Lang Bests Neo for 2.007 Title With Asteroid Shove at Buzzer
“Tell us how you feel!”
That was the response Kevin R. Lang ’02 gave to host Professor Alex H. Slocum seconds after winning the final round of the 2.007 contest, known this year as “Sojourner This!” Professor of Physics Walter H. G. Lewin would be proud.
After two days of elimination rounds, and Jock Jams performed by MIT’s Marching Band, Lang and Lincoln Neo ’02 reached the final round. Neo’s machine was designed to push balls on the obstacle course into his hole. 2.007 contestants scored points based on the total weight of objects -- balls, pucks, and a basketball-sized “asteroid” -- deposited in their respective holes.
Lang’s machine had two parts: the major part pushed balls into his hole, while the second, smaller part drove towards the opponent’s hole with a wire grating in tow. When the small machine fell into the opponent's hole, it would cover the hole with the grating, making it impossible for the opponent to score points.
Lang’s strategy had worked well in previous rounds, but in the final Neo anticipated Lang’s action and headed off the smaller machine on its way to Neo’s hole. It looked like Neo had won, but then Lang was able to get the asteroid into his hole while Neo’s machine was busy. The asteroid was heavy enough to win Lang the contest.
“It was almost too close -- I mean, if the contest were scripted, this would seem like a really contrived, made-for-TV ending,” Lang said.
After he won, Slocum ran over and scooped up the 6’ 4” Lang and ran with him around the stage.
When asked what he eats for breakfast to be able to carry contestants around, Slocum replied “I just maximize sugar intake. Sugar and carbs.”
Slocum also draws energy from “the absorption from the galactic energy ether bucket. When students get excited then you get excited ... it’s the thermonuclear geek-fusion process.”

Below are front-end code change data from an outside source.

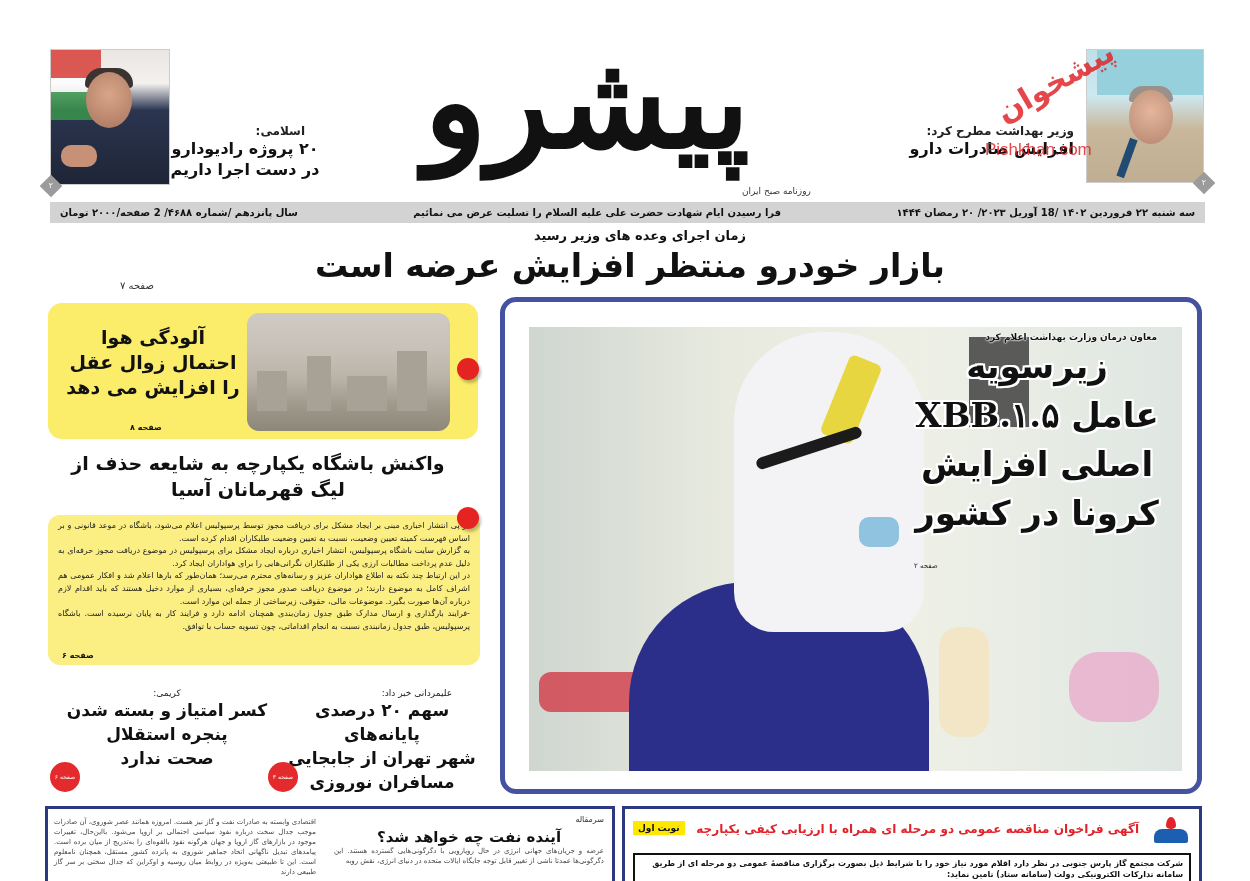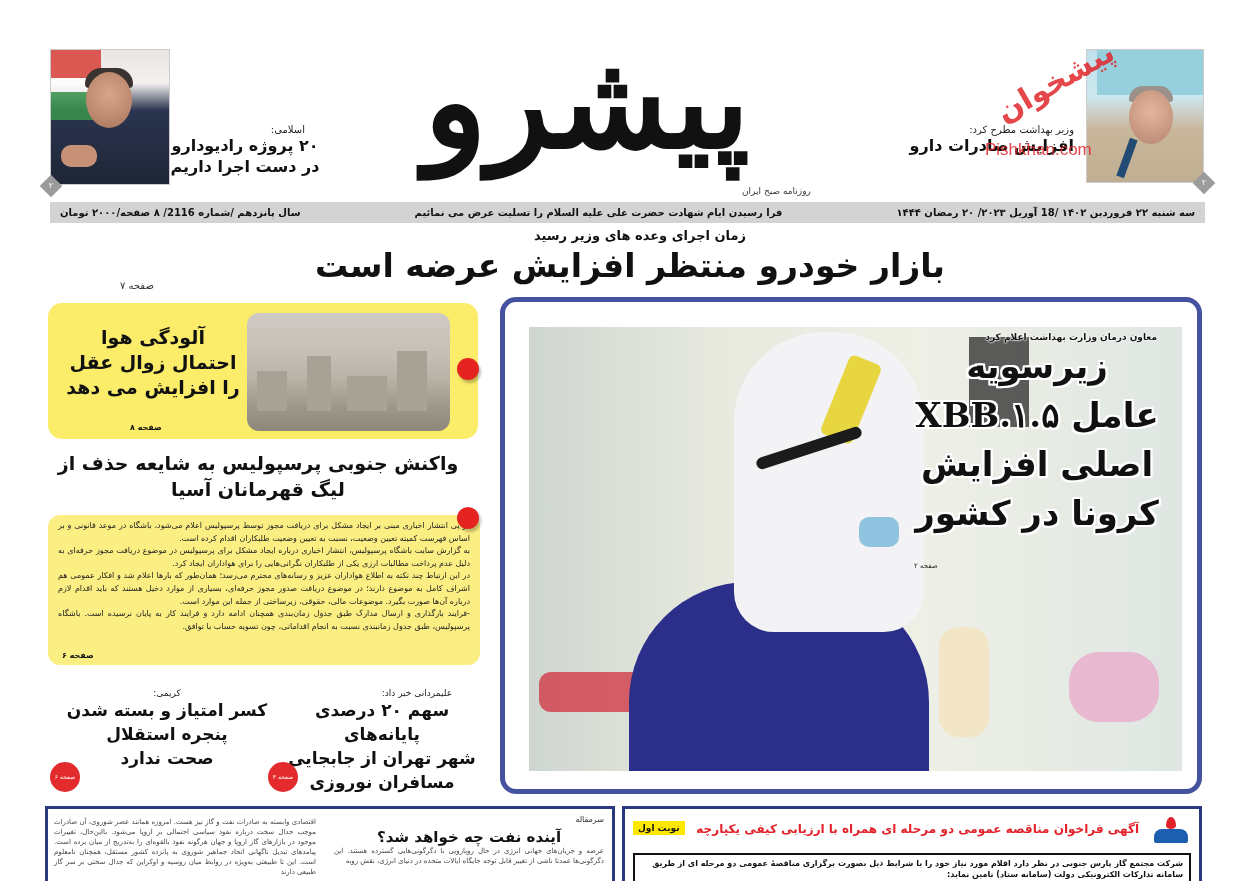--- a/index.html
+++ b/index.html
@@ -23,21 +23,21 @@
   .photo-right .face { position:absolute; left:42px; top:40px; width:44px; height:54px; border-radius:50%;
     background: radial-gradient(circle at 50% 40%, #e5b69c, #b58570); }
   .photo-right .hair { position:absolute; left:42px; top:36px; width:44px; height:16px; border-radius:22px 22px 4px 4px; background:#9a928a; }
   .photo-right .mic { position:absolute; left:36px; top:88px; width:8px; height:40px; background:#224b73; transform: rotate(20deg); }
 
   .badge-diamond { position:absolute; width:16px; height:16px; background:#9b9b9b; transform: rotate(45deg);
      color:#fff; font-size:8px; line-height:16px; text-align:center; }
   .badge-diamond span { display:block; transform: rotate(-45deg); }
 
   .teaser { position:absolute; text-align:right; }
-  .teaser .kicker { font-size: 10px; font-weight: normal; color:#222; }
+  .teaser .kicker { font-size: 12px; font-weight: bold; color:#222; }
   .teaser .title { font-size: 16px; font-weight: bold; line-height: 21px; color:#111; }
 
   
   .masthead { position:absolute; left: 520px; top: 18px; width: 250px; height: 175px; }
   .masthead .logo { position:absolute; right: 20px; top: 0; font-family: Liberation Serif, serif; font-size: 130px; font-weight: bold; line-height: 170px; color:#111; letter-spacing:-6px; }
   .masthead .sub { position:absolute; left: 222px; top: 168px; font-size: 9px; color:#333; white-space: nowrap; }
 
   
   .watermark { position:absolute; left: 985px; top: 70px; color:#e0262b; opacity:.85; pointer-events:none; }
   .watermark .fa { font-size: 30px; font-weight:bold; transform: rotate(-30deg); display:block; position:absolute; left:5px; top:-6px; white-space:nowrap; }
@@ -150,21 +150,21 @@
 </div>
 
 <div class="watermark">
   <span class="fa">پیشخوان</span>
   <span class="en">Pishkhan.com</span>
 </div>
 
 <div class="infobar">
   <span>سه شنبه ۲۲ فروردین ۱۴۰۲ /18 آوریل ۲۰۲۳/ ۲۰ رمضان ۱۴۴۴</span>
   <span>فرا رسیدن ایام شهادت حضرت علی علیه السلام را تسلیت عرض می نمائیم</span>
-  <span>سال پانزدهم /شماره 2116/ ۸ صفحه/۲۰۰۰ تومان</span>
+  <span>سال پانزدهم /شماره ۴۶۸۸/ 2 صفحه/۲۰۰۰ تومان</span>
 </div>
 
 <div class="kicker-main">زمان اجرای وعده های وزیر رسید</div>
 <div class="headline">بازار خودرو منتظر افزایش عرضه است</div>
 <div class="page-ref" style="left:120px; top:280px;">صفحه ۷</div>
 
 <div class="yellow-box">
   <div class="img">
     <div class="bld" style="left:10px; width:30px; height:40px;"></div>
     <div class="bld" style="left:60px; width:24px; height:55px;"></div>
@@ -174,21 +174,21 @@
   <div class="title">
     <div>آلودگی هوا</div>
     <div>احتمال زوال عقل</div>
     <div>را افزایش می دهد</div>
   </div>
   <div class="pg">صفحه ۸</div>
 </div>
 <div class="red-dot" style="left:457px; top:358px;"></div>
 
 <div class="persepolis-title">
-  <div>واکنش جنوبی پرسپولیس به شایعه حذف از</div>
+  <div>واکنش باشگاه یکپارچه به شایعه حذف از</div>
   <div>لیگ قهرمانان آسیا</div>
 </div>
 <div class="story-box">
   <p>در پی انتشار اخباری مبنی بر ایجاد مشکل برای دریافت مجوز توسط پرسپولیس اعلام می‌شود، باشگاه در موعد قانونی و بر اساس فهرست کمیته تعیین وضعیت، نسبت به تعیین وضعیت طلبکاران اقدام کرده است.</p>
   <p>به گزارش سایت باشگاه پرسپولیس، انتشار اخباری درباره ایجاد مشکل برای پرسپولیس در موضوع دریافت مجوز حرفه‌ای به دلیل عدم پرداخت مطالبات ارزی یکی از طلبکاران نگرانی‌هایی را برای هواداران ایجاد کرد.</p>
   <p>در این ارتباط چند نکته به اطلاع هواداران عزیز و رسانه‌های محترم می‌رسد؛ همان‌طور که بارها اعلام شد و افکار عمومی هم اشراف کامل به موضوع دارند؛ در موضوع دریافت صدور مجوز حرفه‌ای، بسیاری از موارد دخیل هستند که باید اقدام لازم درباره آن‌ها صورت بگیرد. موضوعات مالی، حقوقی، زیرساختی از جمله این موارد است.</p>
   <p>-فرایند بارگذاری و ارسال مدارک طبق جدول زمان‌بندی همچنان ادامه دارد و فرایند کار به پایان نرسیده است. باشگاه پرسپولیس، طبق جدول زمانبندی نسبت به انجام اقداماتی، چون تسویه حساب با توافق.</p>
   <div class="pg">صفحه ۶</div>
 </div>
 <div class="red-dot" style="left:457px; top:507px;"></div>

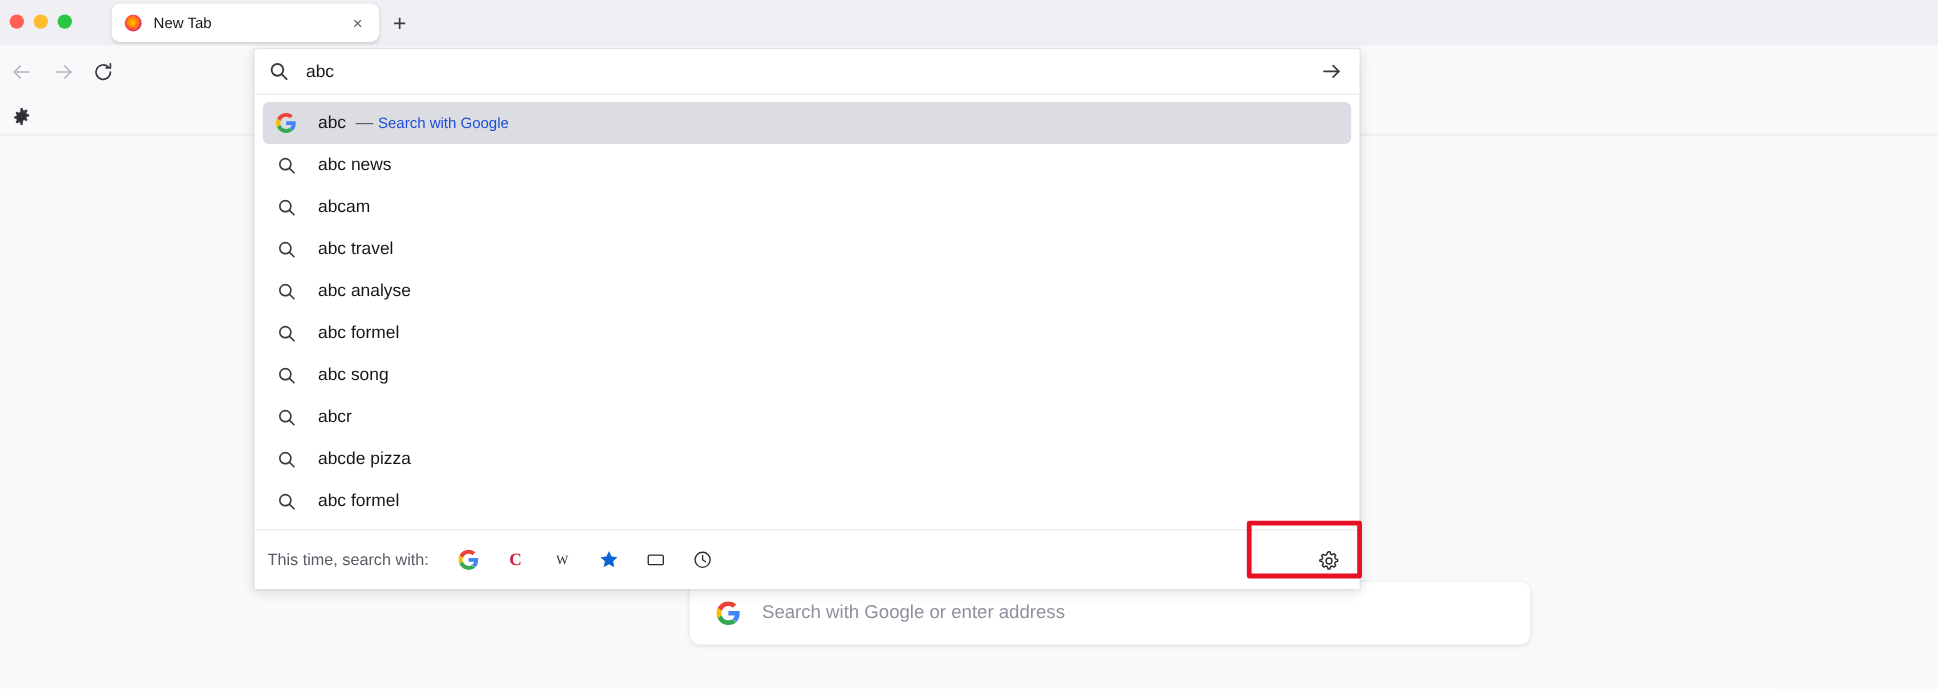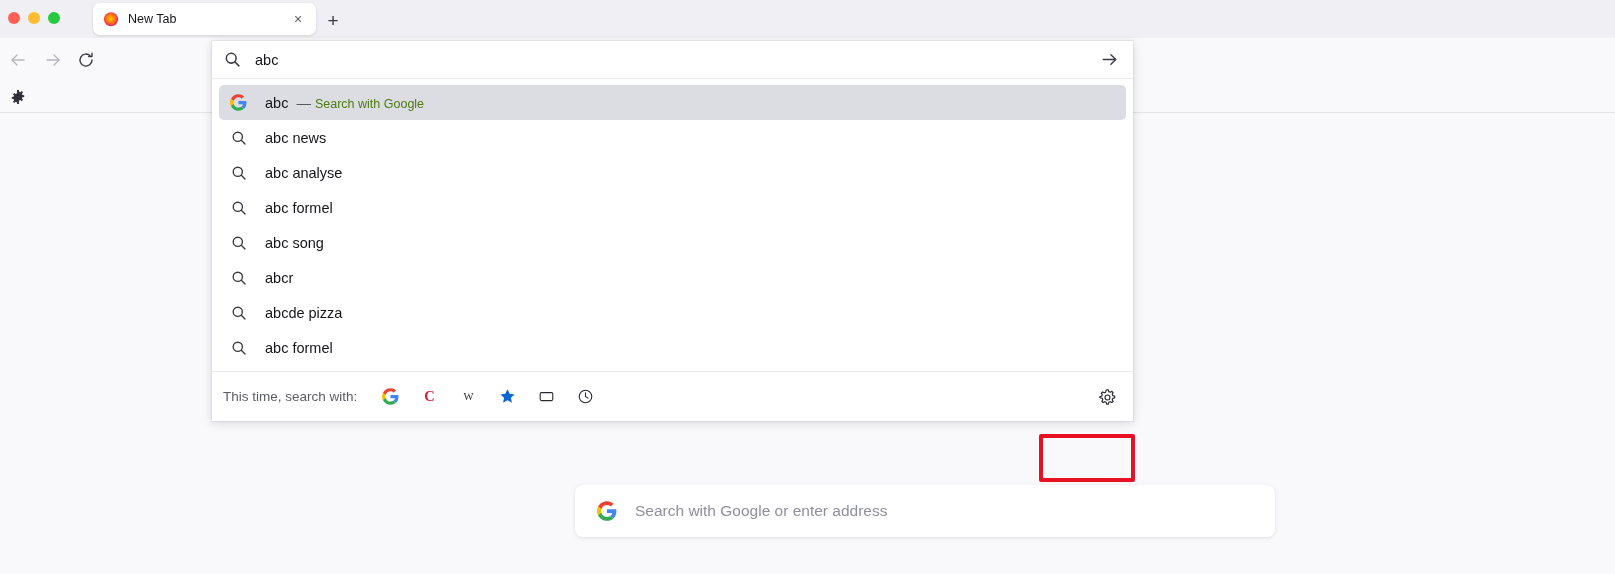--- a/index.html
+++ b/index.html
@@ -122,21 +122,21 @@
     margin: 0 7px; padding-left: 11px; border-radius: 5px;
   }
   .result-row.selected { background: #dcdce3; }
   .result-row .r-icon {
     width: 17px; height: 17px; flex: 0 0 17px; margin-right: 18px;
     display: flex; align-items: center; justify-content: center; color: #3a3a42;
   }
   .result-row .r-text { font-size: 14.5px; color: #15141a; white-space: nowrap; }
   .result-row .r-text b { font-weight: 400; }
   .result-row .r-sep { color: #5b5b66; font-weight: 400; }
-  .result-row .r-tail { color: #4d7c0f; font-size: 12.5px; }
+  .result-row .r-tail { color: #1d4ed8; font-size: 12.5px; }
 
   
   .oneoff {
     position: relative; margin-top: 6px; height: 50px;
     border-top: 1px solid #ebebee;
     display: flex; align-items: center; padding-left: 11px;
   }
   .oneoff-label { font-size: 13.5px; color: #5b5b66; margin-right: 14px; }
   .oneoff-icons { display: flex; align-items: center; gap: 0px; }
   .oneoff-btn {
@@ -289,20 +289,38 @@
           </span>
           <span class="r-text">abc&nbsp;<b>news</b></span>
         </div>
         <div class="result-row">
           <span class="r-icon">
             <svg width="16" height="16" viewBox="0 0 16 16" fill="none" stroke="#3a3a42" stroke-width="1.35" stroke-linecap="round">
   <circle cx="6.8" cy="6.8" r="4.6"></circle>
               <path d="M10.3 10.3L14 14"></path>
             </svg>
           </span>
+          <span class="r-text">abc<b>am</b></span>
+        </div>
+        <div class="result-row">
+          <span class="r-icon">
+            <svg width="16" height="16" viewBox="0 0 16 16" fill="none" stroke="#3a3a42" stroke-width="1.35" stroke-linecap="round">
+  <circle cx="6.8" cy="6.8" r="4.6"></circle>
+              <path d="M10.3 10.3L14 14"></path>
+            </svg>
+          </span>
+          <span class="r-text">abc&nbsp;<b>travel</b></span>
+        </div>
+        <div class="result-row">
+          <span class="r-icon">
+            <svg width="16" height="16" viewBox="0 0 16 16" fill="none" stroke="#3a3a42" stroke-width="1.35" stroke-linecap="round">
+  <circle cx="6.8" cy="6.8" r="4.6"></circle>
+              <path d="M10.3 10.3L14 14"></path>
+            </svg>
+          </span>
           <span class="r-text">abc&nbsp;<b>analyse</b></span>
         </div>
         <div class="result-row">
           <span class="r-icon">
             <svg width="16" height="16" viewBox="0 0 16 16" fill="none" stroke="#3a3a42" stroke-width="1.35" stroke-linecap="round">
   <circle cx="6.8" cy="6.8" r="4.6"></circle>
               <path d="M10.3 10.3L14 14"></path>
             </svg>
           </span>
           <span class="r-text">abc&nbsp;<b>formel</b></span>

Carpeting speeds up contest
This was the first year that the contest course had carpeting, which “allowed the motors to utilize more torque,” Slocum said.
Normally there’s a lot of wheel spinning, but this year the carpets enabled the machines to engage in more high speed action and to push heavier loads. “Students really got to see more than ever that all the mechanics and physics and all of those happy subjects actually have a purpose,” he said.
This year, contestants also get to keep their machines for the first time. “Every year before this year, you recycled your machines: you took out the motors, recycled all the metal and all the parts that are left over,” Lang said.
Slocum, 2.007 professor and six-time host of the contest says that 2.007 is a unique and valuable experience. “The course incites passion and ownership from the students and the staff,” Slocum said. “Learning is automatic ... no pain is involved, unless you watch your machine rip itself apart if you didn’t do the calculations properly.”
“There’s really no other class like it at MIT, at least in Course II,” Lang said. “It’s cool that you have so much freedom in terms of going anywhere with your design.”
Driving acumen key to victory
“We started actual design as soon as class started back in February,” Lang said. “I started building back during spring break and was building nonstop until the contest.”
“With a good machine, driving should only be like 25 to 30 percent” of the contest, while the rest it up to its design, Lang said. “With my machine, it was more like 50-60 percent. I was lucky to have a good co-driver. Before every round, Oren [Bernstein ’02] and I would plan out a strategy for a particular opponent.”
Bernstein, Lang’s co-driver, made it to the quarterfinals and will be one of the six 2.007 winners to participate in the International Design Contest in Singapore this summer.
Lang, Neo, third and fourth-place Michael Roberts and Albert Leja, as well as alternates Bernstien and Mark Jeunette, will also attend the IDC.
Six students each from the U.S., Japan, Germany, England, France, Brazil, and South Korea will be organized into international teams. The teams will then have two weeks to design a machine to perform in a contest.